People with Angelman Syndrome are commonly referred to as “angels”. I have to admit that I have my reservations about giving my son a nickname that is indicative of his syndrome. However, I do recognize that it is quite an endearing term to give a person.
Tonight, we were on our way to the grocery store, my mind was heavy with anxieties about future plans, decisions, and possible what-if scenarios. As I was getting Noah out of his car seat, it hit me that he doesn’t have to worry. He doesn’t have anxiety (unless he’s worried about when he will be fed next), he doesn’t have to deal with relationship strife, if there will be enough money, or the stress of planning and executing dinner in a timely fashion. His life is joy. He wakes up in the morning with a smile on his face EVERY DAY, no exaggeration. He eats breakfast, plays on his ipad, has “friends” (therapists) come over and play with him, takes naps, plays with play-do, gets snacks from the fridge, gives face hugs, and sits on my lap to watch Mickey Mouse Clubhouse. Thankfully, this is all part of my day as well!
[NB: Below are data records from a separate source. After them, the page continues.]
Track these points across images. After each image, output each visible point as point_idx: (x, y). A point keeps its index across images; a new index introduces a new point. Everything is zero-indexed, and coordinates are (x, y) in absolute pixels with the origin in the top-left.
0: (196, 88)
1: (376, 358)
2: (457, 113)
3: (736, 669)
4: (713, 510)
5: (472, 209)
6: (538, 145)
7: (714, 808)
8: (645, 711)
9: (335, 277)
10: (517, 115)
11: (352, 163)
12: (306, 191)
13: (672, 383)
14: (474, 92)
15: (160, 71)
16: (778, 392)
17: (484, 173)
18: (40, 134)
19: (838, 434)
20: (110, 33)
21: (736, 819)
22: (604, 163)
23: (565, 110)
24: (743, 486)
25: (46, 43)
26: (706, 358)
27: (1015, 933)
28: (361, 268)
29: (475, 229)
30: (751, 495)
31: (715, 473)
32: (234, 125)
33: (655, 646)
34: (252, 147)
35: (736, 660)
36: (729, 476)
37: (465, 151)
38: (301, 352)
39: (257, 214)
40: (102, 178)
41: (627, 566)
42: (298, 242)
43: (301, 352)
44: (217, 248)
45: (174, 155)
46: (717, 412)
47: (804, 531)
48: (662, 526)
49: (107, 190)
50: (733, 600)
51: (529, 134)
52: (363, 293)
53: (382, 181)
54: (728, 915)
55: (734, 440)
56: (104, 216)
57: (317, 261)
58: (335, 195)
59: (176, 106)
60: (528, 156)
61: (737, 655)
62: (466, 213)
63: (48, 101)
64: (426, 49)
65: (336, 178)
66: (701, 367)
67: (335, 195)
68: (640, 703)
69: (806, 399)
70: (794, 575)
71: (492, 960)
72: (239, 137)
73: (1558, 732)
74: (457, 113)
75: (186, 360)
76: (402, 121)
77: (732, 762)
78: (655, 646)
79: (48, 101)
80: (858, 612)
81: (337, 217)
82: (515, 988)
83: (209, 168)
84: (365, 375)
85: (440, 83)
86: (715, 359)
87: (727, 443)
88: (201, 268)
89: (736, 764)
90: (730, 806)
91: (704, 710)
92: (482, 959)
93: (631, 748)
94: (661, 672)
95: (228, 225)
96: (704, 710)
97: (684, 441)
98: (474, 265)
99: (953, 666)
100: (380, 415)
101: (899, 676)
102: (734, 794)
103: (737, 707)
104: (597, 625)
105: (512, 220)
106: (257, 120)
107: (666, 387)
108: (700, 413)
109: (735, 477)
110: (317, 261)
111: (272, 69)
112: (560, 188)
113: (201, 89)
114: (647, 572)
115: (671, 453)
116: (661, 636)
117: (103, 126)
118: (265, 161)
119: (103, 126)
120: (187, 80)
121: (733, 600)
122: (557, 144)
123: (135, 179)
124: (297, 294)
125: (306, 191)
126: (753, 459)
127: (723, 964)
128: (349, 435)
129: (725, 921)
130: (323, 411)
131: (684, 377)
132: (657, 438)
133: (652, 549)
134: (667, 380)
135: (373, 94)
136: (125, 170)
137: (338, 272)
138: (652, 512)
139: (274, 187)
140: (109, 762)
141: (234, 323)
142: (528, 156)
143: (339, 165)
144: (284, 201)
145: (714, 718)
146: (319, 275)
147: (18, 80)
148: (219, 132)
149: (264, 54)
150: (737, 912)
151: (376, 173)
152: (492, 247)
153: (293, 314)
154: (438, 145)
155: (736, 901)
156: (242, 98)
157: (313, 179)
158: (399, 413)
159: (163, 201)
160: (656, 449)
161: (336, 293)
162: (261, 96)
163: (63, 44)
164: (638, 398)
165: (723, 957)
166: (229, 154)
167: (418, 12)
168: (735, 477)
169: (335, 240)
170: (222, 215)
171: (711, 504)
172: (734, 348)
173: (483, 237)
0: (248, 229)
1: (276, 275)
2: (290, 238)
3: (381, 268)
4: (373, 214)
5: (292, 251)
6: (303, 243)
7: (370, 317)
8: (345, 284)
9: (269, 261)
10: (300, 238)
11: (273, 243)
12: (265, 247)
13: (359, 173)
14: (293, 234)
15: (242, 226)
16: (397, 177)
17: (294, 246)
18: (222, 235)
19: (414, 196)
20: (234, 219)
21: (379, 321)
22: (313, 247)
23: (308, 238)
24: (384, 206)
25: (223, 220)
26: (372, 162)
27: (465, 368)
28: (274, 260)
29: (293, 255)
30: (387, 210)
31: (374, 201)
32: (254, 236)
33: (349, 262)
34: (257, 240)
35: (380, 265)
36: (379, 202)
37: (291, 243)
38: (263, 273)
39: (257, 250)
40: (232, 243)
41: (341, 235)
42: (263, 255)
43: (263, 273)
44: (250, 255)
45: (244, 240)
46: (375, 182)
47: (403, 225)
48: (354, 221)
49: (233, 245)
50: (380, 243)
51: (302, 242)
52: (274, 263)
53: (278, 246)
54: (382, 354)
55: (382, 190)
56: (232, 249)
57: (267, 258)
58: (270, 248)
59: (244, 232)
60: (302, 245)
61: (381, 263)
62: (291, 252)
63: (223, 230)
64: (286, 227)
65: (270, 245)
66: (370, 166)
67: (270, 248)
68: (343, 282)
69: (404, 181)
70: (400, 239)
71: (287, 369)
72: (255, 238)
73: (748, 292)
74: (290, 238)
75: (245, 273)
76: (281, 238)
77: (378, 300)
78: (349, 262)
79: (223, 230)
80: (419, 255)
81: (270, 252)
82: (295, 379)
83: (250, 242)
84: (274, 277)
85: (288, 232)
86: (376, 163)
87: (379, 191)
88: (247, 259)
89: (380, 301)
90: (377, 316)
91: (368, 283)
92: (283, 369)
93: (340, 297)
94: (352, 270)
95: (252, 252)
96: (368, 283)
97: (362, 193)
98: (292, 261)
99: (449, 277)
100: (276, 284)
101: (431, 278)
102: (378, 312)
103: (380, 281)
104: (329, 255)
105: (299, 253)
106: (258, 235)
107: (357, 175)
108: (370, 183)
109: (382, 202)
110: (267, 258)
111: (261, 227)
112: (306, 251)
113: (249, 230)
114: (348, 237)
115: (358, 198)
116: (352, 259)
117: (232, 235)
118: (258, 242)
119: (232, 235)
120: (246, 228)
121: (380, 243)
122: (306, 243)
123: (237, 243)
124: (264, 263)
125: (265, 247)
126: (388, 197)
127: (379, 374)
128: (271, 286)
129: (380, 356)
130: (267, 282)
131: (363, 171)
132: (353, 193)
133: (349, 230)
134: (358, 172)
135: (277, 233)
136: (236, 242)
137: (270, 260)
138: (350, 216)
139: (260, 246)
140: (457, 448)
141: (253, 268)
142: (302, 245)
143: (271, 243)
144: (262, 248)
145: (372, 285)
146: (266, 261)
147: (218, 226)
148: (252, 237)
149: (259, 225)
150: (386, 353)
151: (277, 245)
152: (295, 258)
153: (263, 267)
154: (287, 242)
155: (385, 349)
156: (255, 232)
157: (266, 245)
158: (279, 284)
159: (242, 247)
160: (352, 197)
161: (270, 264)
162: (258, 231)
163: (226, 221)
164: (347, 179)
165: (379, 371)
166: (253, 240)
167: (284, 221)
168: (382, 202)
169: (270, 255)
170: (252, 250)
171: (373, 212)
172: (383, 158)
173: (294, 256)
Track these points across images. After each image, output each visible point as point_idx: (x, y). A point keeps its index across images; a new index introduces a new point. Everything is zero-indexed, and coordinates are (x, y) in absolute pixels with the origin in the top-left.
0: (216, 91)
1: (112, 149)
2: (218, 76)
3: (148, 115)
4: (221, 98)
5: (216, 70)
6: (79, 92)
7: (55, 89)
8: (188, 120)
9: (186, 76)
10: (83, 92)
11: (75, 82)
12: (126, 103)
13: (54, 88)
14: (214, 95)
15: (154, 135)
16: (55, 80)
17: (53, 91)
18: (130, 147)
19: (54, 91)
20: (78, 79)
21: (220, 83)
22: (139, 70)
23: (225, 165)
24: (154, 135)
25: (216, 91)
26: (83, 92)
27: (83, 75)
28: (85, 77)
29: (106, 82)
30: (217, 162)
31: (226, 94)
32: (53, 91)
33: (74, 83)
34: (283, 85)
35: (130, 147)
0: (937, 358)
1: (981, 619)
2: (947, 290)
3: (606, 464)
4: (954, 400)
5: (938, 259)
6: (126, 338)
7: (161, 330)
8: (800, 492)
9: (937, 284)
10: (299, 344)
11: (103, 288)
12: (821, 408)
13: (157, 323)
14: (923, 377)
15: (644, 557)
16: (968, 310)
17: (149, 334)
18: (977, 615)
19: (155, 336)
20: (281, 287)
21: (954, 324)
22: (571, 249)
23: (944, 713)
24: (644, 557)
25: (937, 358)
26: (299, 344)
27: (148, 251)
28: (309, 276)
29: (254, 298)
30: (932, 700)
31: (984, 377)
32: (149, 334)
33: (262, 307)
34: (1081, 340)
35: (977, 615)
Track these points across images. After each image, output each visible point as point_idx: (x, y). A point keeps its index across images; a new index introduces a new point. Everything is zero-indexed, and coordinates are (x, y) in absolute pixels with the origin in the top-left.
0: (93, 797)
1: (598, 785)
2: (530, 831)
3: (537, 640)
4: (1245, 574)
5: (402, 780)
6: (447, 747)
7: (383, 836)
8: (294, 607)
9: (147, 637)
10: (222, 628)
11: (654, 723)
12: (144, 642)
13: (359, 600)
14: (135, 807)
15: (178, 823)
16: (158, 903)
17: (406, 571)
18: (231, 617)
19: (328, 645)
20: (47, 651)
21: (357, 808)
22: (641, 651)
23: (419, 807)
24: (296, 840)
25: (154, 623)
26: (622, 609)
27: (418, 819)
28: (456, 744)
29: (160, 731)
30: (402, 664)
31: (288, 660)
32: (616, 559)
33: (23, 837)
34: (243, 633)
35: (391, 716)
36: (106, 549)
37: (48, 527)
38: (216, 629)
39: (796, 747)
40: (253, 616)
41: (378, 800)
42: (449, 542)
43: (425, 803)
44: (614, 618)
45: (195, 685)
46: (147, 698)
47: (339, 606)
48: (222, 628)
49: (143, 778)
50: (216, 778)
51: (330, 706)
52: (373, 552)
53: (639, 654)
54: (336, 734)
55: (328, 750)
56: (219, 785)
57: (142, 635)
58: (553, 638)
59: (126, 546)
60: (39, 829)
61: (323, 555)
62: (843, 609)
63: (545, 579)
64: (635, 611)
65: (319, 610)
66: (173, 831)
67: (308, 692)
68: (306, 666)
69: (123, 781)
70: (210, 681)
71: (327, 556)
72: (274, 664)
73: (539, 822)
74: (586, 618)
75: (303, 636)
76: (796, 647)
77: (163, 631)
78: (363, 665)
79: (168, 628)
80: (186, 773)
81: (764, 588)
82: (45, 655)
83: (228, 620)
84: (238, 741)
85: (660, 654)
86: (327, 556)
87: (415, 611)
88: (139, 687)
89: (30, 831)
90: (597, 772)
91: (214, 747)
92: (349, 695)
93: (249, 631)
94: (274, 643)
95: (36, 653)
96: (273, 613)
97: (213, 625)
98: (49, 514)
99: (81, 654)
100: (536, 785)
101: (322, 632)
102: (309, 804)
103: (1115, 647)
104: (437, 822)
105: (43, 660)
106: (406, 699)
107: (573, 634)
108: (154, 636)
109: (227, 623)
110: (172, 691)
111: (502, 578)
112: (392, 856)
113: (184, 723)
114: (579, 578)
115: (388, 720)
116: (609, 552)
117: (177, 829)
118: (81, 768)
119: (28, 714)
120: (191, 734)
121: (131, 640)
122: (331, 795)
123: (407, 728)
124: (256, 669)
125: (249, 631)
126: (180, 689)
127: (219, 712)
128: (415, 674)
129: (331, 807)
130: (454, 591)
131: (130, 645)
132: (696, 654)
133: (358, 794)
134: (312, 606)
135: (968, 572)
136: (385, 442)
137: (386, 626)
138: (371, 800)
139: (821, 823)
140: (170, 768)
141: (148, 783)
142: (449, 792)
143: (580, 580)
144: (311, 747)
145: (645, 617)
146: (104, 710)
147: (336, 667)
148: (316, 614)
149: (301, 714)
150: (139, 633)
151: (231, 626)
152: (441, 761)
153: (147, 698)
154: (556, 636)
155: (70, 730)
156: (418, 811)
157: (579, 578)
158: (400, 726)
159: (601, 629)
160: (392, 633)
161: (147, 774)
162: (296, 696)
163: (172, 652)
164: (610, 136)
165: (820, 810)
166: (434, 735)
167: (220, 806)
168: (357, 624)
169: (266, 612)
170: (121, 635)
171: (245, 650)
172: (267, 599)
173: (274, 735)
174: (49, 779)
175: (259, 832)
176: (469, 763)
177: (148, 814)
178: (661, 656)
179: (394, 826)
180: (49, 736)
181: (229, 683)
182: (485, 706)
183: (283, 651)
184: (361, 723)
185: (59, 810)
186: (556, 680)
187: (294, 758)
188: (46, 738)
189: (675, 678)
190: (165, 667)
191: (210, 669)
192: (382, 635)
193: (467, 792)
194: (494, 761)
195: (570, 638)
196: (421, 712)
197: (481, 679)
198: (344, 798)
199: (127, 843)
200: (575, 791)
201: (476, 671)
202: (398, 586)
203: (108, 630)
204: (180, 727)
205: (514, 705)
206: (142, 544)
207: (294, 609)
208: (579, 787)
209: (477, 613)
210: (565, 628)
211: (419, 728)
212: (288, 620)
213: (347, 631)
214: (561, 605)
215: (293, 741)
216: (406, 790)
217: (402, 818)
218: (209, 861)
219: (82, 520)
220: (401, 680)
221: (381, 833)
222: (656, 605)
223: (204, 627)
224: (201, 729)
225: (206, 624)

It’s easy and common to look at a disability as an unfortunate occurrence. A hardship. A burden. Just plain sad. But, honestly, I think Noah has it better than you or I. He was given a life of freedom from sin. Freedom from trouble. Constant joy. He may not understand a lot, or ever understand a lot, but what he does know, is joy.
So, while I don’t like the nickname of “angel”, in this context, I can’t deny the fact that Noah brings heaven to earth every single day. Not just for me, but for the lady at the grocery store, his preschool teacher, his classmates, nearly everyone that he comes into contact with on a daily basis.
For this, I am blessed. I am thankful. I have joy.
Thank you, Noah, for being my constant teacher and companion.